CONSEGNA: Trasforma le righe di tutte le voci in una tabella Markdown con le colonne "Nr" (numero progressivo) e "Riga" (testo della riga). Salta le righe vuote e lascia fuori le immagini.

DATI FORNITI:
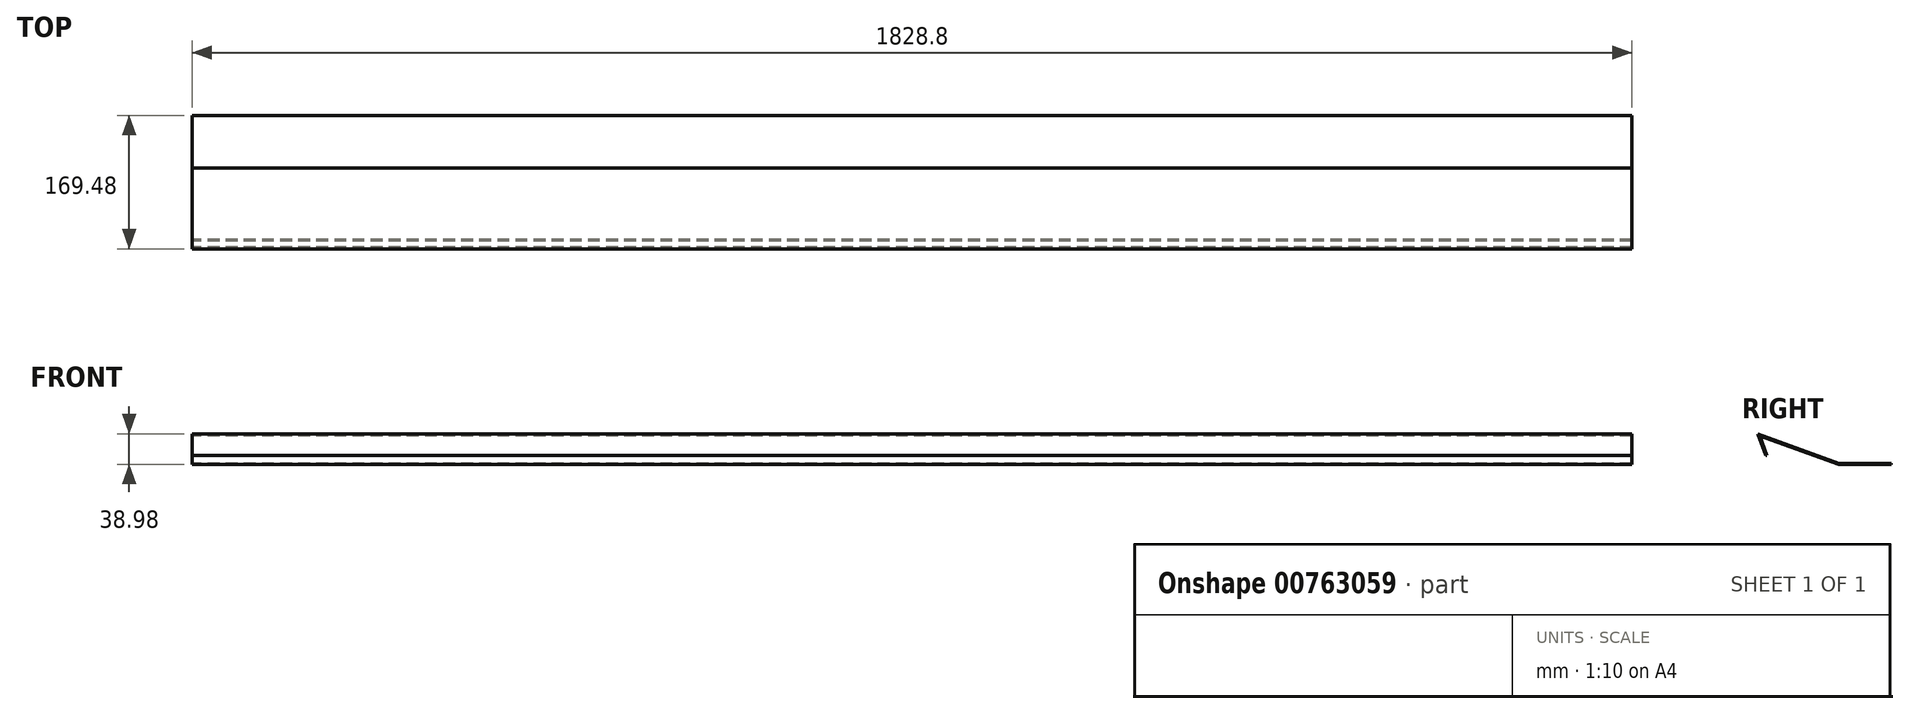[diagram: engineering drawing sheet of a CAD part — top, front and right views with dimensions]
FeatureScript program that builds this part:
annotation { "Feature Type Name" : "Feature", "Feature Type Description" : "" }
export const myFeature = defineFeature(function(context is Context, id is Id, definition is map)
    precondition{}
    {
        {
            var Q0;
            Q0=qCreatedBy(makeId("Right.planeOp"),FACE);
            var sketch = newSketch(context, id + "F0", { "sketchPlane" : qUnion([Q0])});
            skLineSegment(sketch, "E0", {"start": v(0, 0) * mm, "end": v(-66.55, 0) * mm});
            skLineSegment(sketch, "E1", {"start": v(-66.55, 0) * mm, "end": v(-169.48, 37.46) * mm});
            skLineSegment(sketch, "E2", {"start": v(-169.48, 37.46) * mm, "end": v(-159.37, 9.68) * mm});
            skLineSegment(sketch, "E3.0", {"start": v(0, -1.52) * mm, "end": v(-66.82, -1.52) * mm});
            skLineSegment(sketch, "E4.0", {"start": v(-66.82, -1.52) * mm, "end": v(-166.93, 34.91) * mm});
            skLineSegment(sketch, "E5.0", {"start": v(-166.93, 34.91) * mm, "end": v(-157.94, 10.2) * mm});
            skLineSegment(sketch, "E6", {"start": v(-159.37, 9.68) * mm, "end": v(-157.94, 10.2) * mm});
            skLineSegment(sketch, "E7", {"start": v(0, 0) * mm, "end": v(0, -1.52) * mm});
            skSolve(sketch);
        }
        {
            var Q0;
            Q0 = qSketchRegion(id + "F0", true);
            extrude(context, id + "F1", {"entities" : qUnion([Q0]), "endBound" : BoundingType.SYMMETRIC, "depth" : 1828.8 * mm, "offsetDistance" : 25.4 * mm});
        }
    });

SOLUZIONE:
| Nr | Riga |
|---|---|
| 1 | [diagram: engineering drawing sheet of a CAD part — top, front and right views with dimensions] |
| 2 | FeatureScript program that builds this part: |
| 3 | annotation { "Feature Type Name" : "Feature", "Feature Type Description" : "" } |
| 4 | export const myFeature = defineFeature(function(context is Context, id is Id, definition is map) |
| 5 |     precondition{} |
| 6 |     { |
| 7 |         { |
| 8 |             var Q0; |
| 9 |             Q0=qCreatedBy(makeId("Right.planeOp"),FACE); |
| 10 |             var sketch = newSketch(context, id + "F0", { "sketchPlane" : qUnion([Q0])}); |
| 11 |             skLineSegment(sketch, "E0", {"start": v(0, 0) * mm, "end": v(-66.55, 0) * mm}); |
| 12 |             skLineSegment(sketch, "E1", {"start": v(-66.55, 0) * mm, "end": v(-169.48, 37.46) * mm}); |
| 13 |             skLineSegment(sketch, "E2", {"start": v(-169.48, 37.46) * mm, "end": v(-159.37, 9.68) * mm}); |
| 14 |             skLineSegment(sketch, "E3.0", {"start": v(0, -1.52) * mm, "end": v(-66.82, -1.52) * mm}); |
| 15 |             skLineSegment(sketch, "E4.0", {"start": v(-66.82, -1.52) * mm, "end": v(-166.93, 34.91) * mm}); |
| 16 |             skLineSegment(sketch, "E5.0", {"start": v(-166.93, 34.91) * mm, "end": v(-157.94, 10.2) * mm}); |
| 17 |             skLineSegment(sketch, "E6", {"start": v(-159.37, 9.68) * mm, "end": v(-157.94, 10.2) * mm}); |
| 18 |             skLineSegment(sketch, "E7", {"start": v(0, 0) * mm, "end": v(0, -1.52) * mm}); |
| 19 |             skSolve(sketch); |
| 20 |         } |
| 21 |         { |
| 22 |             var Q0; |
| 23 |             Q0 = qSketchRegion(id + "F0", true); |
| 24 |             extrude(context, id + "F1", {"entities" : qUnion([Q0]), "endBound" : BoundingType.SYMMETRIC, "depth" : 1828.8 * mm, "offsetDistance" : 25.4 * mm}); |
| 25 |         } |
| 26 |     }); |